(TEXT begins)

= Honda VT1100 =

Motorcycle engine

The Honda VT1100 Shadow is a cruiser motorcycle in the Honda Shadow series, using a VT1100 engine. It debuted in 1985 until production ended in 2007. As of 1990, the retail price for the Honda VT1100 in the United States was $6,000; by 1999, it was $9,700 to $11,000.

== Engine ==
It is a liquid cooled, 1099 cc, 45 degree V-twin. It has a bore and stroke of 87.5mm x 91.4mm with an 8:1 compression ratio. It is a shaft driven, single overhead cam SOHC, V2, with 3 valves and 2 spark plugs per cylinder. The valves are hydraulically actuated, requiring little, if any, maintenance over the life of the engine. They come with dual 36mm diaphragm-type CV carburetors and a solid state digital ignition.

(TEXT ends)

→ EXERCISE REQUIREMENTS
[a] Summarize the Honda VT1100 text in two sentences.
[b] Output the Honda VT1100 text word for word, starting at "The Honda VT1100 Shadow" and ending at "was $9,700 to $11,000.".

(SOURCE MATERIAL begins)

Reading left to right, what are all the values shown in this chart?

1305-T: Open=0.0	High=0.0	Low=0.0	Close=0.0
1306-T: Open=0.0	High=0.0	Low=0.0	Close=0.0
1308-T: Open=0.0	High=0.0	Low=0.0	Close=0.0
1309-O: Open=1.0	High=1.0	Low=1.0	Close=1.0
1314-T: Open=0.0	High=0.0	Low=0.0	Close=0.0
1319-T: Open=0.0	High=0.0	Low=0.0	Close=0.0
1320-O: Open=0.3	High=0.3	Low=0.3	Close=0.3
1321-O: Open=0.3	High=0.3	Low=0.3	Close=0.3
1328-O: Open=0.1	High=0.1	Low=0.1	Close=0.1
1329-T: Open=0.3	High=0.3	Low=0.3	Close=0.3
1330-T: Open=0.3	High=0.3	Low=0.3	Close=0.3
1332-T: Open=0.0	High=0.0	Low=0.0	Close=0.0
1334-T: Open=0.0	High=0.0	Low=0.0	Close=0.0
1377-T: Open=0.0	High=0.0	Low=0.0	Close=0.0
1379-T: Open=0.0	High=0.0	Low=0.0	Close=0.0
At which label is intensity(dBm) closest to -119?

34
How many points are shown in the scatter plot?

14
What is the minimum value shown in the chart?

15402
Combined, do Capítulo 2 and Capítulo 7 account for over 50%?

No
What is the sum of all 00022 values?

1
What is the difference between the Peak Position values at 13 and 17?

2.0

(SOURCE MATERIAL ends)

→ ANSWERS TO EACH TASK
[a] The Honda VT1100 Shadow is a cruiser in the Honda Shadow series, made from 1985 until 2007, with a U.S. retail price of $6,000 in 1990 and $9,700 to $11,000 by 1999. Its engine is a liquid-cooled, 1099 cc, 45-degree V-twin with shaft drive, a single overhead cam, three valves and two spark plugs per cylinder, hydraulically actuated valves, dual 36mm diaphragm-type CV carburetors and a solid state digital ignition.

[b]
The Honda VT1100 Shadow is a cruiser motorcycle in the Honda Shadow series, using a VT1100 engine. It debuted in 1985 until production ended in 2007. As of 1990, the retail price for the Honda VT1100 in the United States was $6,000; by 1999, it was $9,700 to $11,000.